Memórias de Viagem

Borobudur, o esplendoroso templo budista

É na parte central da ilha de Java, na Indonésia, que se encontra o maior e um dos mais desconcertantes templos budistas do mundo: Borobudur. Eleito Património Mundial da Humanidade pela UNESCO, Borobudur situa-se a 40 quilómetros de Yogyakarta, um dos centros da cultura tradicional javanesa. A grandiosidade e imponência Borobudur, juntamente com misticismo envolvente, fazem com que este templo seja uma das atracções mais populares da Indonésia. Apesar da sua popularidade entre os turistas, é também um dos mais enigmáticos monumentos em todo o mundo. Quem já o visitou, dificilmente pode discordar: Borobudur é, sem qualquer dúvida, um lugar mágico.

A história do complexo é bastante intrigante. Com mais de um milénio de história, este colossal monumento budista sobreviveu às erupções do vulcão Merapi, às bombas terroristas da guerra civil e ao terremoto de 2006, para permanecer tão enigmático e magistral quanto aparenta. As suas origens são incertas, mas evidências sugerem que o templo foi construído algures no século VIII, entre 750 e 850 d.C., durante o reinado da dinastia do Rei Śailēndra – “O Senhor das Montanhas”. Originalmente construído como um templo hindu, a sua construção foi posteriormente continuada como uma estupa budista. Anos mais tarde, na sequência do declínio dos reinos hindus de Java e com o crescimento de religião islâmica na Indonésia, no século XIV, Borobudur foi abandonado e tomado pela densa vegetação. Foi redescoberto no meio da selva, em 1814, e tornou-se mundialmente conhecido quando Thomas Raffles, o então governador britânico, foi informado da sua existência. Foram precisos cerca de 20 anos para que toda a área do templo fosse limpa e, já durante a década de 70, as construções foram totalmente restauradas com a ajuda da UNESCO e do Governo da Indonésia.

Os compostos do templo de Borobudur são constituídos por três monumentos: o templo de Borobudur e os dois templos mais pequenos – Templo de Mendut e Templo de Pawon – situados a leste de Borobudur numa linha recta imaginária. Em conjunto, os três templos representam as diferentes fases na conquista do Nirvana: o estado de libertação, paz e tranquilidade, no Budismo. Os habitantes da região acreditam que o templo terá sido construído para apaziguar os quatros poderosos vulcões em seu redor –  e tais feitos fizeram com que os locais passassem a acreditar mais profundamente na benção de Buda.

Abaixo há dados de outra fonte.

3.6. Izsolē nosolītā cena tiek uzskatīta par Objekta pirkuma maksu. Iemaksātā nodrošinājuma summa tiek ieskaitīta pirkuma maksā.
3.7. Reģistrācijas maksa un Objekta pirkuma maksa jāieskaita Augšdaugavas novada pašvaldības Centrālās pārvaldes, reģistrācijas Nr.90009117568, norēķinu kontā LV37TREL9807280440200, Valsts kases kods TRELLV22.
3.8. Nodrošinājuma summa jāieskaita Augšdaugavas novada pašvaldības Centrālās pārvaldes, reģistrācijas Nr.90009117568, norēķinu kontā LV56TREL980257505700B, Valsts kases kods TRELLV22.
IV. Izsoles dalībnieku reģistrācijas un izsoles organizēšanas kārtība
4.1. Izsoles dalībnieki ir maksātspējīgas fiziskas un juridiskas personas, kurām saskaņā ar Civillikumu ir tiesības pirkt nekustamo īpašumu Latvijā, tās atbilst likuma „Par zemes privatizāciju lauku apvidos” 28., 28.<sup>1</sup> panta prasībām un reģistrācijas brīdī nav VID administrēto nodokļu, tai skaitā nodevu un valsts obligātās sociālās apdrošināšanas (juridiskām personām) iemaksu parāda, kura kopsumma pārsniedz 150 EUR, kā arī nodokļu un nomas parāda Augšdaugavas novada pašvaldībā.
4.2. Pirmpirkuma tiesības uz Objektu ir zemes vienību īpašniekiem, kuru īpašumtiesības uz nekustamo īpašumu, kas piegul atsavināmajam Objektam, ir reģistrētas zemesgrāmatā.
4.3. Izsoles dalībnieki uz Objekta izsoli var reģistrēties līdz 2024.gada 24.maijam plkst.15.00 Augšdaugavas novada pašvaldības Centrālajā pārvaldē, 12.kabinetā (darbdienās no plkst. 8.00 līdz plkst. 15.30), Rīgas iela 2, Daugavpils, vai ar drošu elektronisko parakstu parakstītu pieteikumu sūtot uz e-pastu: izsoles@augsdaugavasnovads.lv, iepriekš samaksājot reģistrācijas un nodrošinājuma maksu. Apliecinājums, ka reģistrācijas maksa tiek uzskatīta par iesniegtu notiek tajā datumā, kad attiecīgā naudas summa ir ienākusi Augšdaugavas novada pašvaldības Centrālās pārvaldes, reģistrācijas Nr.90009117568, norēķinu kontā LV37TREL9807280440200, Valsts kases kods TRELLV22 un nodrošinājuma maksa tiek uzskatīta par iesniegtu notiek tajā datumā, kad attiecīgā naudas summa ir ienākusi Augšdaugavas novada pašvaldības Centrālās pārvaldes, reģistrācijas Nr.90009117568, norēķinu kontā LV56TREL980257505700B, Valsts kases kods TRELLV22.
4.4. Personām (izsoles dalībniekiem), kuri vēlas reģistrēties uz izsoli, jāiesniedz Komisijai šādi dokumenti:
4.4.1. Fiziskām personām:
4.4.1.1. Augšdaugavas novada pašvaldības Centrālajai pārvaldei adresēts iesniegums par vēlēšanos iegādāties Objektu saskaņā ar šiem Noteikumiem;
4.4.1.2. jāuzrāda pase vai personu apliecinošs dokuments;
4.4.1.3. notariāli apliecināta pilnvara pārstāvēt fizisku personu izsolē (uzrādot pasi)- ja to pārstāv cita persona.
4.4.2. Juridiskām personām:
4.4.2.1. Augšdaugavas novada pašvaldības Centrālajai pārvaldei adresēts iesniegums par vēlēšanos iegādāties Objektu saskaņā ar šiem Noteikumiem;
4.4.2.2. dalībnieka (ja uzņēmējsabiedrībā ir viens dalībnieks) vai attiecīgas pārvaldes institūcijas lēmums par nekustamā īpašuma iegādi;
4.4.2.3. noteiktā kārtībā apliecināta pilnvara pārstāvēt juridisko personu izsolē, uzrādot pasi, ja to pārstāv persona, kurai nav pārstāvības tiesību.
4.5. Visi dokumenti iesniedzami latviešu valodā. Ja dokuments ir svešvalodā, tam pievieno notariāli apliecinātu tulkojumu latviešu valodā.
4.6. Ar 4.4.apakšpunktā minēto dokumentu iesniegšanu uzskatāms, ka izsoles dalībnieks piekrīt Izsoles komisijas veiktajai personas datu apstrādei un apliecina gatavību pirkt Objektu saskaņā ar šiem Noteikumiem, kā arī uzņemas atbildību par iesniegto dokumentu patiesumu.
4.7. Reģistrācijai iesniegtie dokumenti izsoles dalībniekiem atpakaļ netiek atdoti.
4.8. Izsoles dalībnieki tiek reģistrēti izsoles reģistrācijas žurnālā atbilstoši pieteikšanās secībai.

Quando visto de cima, Borobudur assume a forma de uma mandala. O templo foi construído em três níveis numa base piramidal com cinco terraços quadrados concêntricos, um tronco de cone com três plataformas circulares repletas com 72 estupas e, no topo, uma estupa monumental. Borobudur é um local de peregrinação budista e o ritual de visita tem início na base e segue-se à sua volta, no sentido dos ponteiros do relógio, subindo até ao topo.

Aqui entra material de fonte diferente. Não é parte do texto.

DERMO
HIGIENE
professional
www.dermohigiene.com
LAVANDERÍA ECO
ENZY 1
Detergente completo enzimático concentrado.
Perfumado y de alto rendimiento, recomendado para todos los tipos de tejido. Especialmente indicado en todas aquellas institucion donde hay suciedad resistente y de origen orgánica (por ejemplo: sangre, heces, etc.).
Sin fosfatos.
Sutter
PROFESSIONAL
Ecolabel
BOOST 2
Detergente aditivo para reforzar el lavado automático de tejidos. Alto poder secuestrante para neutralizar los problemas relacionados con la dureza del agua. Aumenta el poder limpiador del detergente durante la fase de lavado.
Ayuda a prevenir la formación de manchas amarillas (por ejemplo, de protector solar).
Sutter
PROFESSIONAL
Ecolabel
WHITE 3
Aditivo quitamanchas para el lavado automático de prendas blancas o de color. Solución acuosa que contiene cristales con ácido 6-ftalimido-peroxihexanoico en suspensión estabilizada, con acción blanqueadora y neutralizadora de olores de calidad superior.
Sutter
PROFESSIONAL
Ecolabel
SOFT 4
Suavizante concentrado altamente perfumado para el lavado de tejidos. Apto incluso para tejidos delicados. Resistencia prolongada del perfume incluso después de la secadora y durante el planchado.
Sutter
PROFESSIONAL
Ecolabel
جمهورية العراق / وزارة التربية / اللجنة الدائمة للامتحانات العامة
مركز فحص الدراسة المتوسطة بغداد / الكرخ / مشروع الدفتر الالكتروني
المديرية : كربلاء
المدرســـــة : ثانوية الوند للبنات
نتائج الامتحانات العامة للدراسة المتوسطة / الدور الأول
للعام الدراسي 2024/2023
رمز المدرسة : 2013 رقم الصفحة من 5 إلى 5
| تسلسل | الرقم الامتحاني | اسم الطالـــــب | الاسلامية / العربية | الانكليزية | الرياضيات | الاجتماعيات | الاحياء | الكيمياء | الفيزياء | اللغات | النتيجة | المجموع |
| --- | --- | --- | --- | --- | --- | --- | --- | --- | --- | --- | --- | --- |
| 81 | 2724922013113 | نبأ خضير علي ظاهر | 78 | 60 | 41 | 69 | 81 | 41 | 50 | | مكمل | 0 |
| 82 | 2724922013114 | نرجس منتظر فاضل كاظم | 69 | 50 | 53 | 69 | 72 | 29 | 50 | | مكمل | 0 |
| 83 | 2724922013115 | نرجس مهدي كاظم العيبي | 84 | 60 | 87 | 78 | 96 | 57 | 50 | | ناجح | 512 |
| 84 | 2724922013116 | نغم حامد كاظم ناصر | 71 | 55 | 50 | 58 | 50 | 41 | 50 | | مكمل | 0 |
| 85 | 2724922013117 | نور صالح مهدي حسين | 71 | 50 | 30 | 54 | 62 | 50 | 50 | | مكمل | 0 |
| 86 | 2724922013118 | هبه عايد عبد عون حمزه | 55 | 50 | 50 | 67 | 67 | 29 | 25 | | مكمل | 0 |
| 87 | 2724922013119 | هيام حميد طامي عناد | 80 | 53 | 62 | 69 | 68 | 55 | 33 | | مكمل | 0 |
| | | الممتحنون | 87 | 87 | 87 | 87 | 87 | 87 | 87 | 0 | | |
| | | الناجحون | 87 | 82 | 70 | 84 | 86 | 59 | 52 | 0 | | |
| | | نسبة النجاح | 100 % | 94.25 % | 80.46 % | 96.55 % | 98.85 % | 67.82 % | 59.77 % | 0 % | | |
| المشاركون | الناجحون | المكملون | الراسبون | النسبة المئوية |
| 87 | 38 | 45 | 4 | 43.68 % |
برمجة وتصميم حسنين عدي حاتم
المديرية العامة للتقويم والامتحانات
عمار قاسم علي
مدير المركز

Há um misto de sensações à nossa volta. O majestoso templo com as suas inúmeras estátuas, as montanhas, a densa vegetação em seu redor e, ao longe, o vulcão Merapi, transporta-nos para uma outra realidade.

Como vistar Borobudur

Borobudur abre diariamente entre as 6:00 e as 17:00. Mas quem vai para ver o nascer do sol, pode iniciar a visita mais cedo, através de um pacote especial realizado em conjunto com o Hotel Mahonara, que se encontra dentro do perímetro de Borobudur e a 5 minutos do templo. Eu comprei o meu bilhete conjunto para visitar os dois templos (Borobudur e Prambanan) com motorista/ guia numa agência local – Losari Tours and Travel. À chegada foi-nos dada uma lanterna e um autocolante para nos distinguirmos dos restantes visitantes. No final foi-nos oferecido um batik de Borobudur.

Quando planeei a minha viagem por Singapura, Malásia e Indonésia, Yogyakarta foi de logo uma cidade que fiz questão de incluir no roteiro, não só porque era considerada a capital cultural da ilha de Java, mas também porque era lá que podia encontrar dois dos princiapis templos da Indonésia: Borobudur e Prambanan.